One of the keys to success with telework is to change our preconceived notions about what this is and how it works. This is not something that all employees need to do. It can be part of your company’s comprehensive service delivery system. Telework employees do not have to work solely from home, they may spend part of their time in the office or on the road meeting with customers. Again, this is not an all or nothing proposition. You may believe that telework is only for your staff. The truth is, with today’s technology, a lot of the work that management does can be done remotely. Consider adding yourself and your managers to the telework option. You may find that you get a lot more done in less time without the constant interruptions that occur in a day in the office. It is also a positive to lead by example, and your participation in telework will demonstrate your support of this option to your staff.

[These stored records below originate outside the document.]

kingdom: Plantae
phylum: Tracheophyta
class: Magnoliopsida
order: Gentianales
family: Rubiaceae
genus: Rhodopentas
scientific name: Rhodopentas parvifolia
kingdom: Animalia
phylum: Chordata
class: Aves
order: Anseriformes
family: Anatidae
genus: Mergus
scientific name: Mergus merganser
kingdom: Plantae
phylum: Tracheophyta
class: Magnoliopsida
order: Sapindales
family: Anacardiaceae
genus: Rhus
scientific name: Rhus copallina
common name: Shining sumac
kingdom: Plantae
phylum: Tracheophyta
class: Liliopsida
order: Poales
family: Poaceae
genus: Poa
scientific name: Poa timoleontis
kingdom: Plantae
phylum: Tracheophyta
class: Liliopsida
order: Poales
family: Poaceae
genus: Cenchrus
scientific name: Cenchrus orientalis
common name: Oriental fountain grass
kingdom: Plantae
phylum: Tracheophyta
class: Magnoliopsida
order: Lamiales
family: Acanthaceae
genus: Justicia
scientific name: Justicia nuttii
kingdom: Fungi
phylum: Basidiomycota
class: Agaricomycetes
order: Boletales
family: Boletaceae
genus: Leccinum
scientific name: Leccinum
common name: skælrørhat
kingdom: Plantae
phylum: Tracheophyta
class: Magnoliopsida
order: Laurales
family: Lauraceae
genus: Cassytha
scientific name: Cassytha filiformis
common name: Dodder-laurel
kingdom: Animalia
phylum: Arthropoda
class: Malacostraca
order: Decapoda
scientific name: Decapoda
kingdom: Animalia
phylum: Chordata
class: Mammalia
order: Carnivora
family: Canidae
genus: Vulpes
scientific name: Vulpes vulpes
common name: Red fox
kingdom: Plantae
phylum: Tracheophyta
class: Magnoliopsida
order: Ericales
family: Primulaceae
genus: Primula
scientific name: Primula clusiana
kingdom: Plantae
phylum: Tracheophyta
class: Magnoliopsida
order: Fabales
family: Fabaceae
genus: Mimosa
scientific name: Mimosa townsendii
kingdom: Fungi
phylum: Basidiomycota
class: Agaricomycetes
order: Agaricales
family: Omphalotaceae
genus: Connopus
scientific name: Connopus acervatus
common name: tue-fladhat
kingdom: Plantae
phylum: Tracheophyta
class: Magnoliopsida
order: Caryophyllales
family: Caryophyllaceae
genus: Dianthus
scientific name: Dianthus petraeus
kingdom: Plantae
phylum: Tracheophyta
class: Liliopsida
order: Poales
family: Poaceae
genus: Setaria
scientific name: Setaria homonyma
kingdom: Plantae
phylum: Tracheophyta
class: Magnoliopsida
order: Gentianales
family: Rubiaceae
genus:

Make good decisions about equipment
This is one area where some business leaders get hung up. When deciding on what new equipment and technology to invest in, make sure that you get those things that will allow your staff to work seamlessly from remote locations. The goal is to provide the same or better services from home. Your business’s reputation is on the line here. Do not skimp on quality or features that are necessary to do the job correctly. Equipment failures and interruptions are time killers, and lacking the proper resources means not being able to get the job done in an efficient and effective manner. Money spent on the right resources now will pay dividends down the road. Cost savings for supplies, travel, slow, older technology and office space should more than pay for your capital investment in short order.
One concern that arises is the issue of isolation for remote workers. Because humans are social creatures, we value the connectedness that comes from being together. Working alone from home can lead to feelings of isolation, especially for the extroverts on your staff. To combat this possibility, it is important that remote staff have the ability to communicate with you and their coworkers every day. Email and texting are fine, but I believe telephone calls should be part of the mix as well as software programs that allow them to connect with other staff in real time.
While telework can be a great option, you will have to decide if it can enhance your operation. I believe that if you do add telework, make sure it is implemented knowing that you may have to make adjustments as your experience with it evolves. As we gain more experience with telework, it will become more integrated into your service delivery system. Looking down the road, I believe that working from home will become as commonplace as ordering things online and asking your smartphone for directions. Getting a head start on this technology-driven change may give you a leg up on the competition and position your business for success in the future.
Necessity may be the mother of invention, but she has other children as well. Their names are opportunity, creativity and success. Learn to appreciate all of them for what they can give you.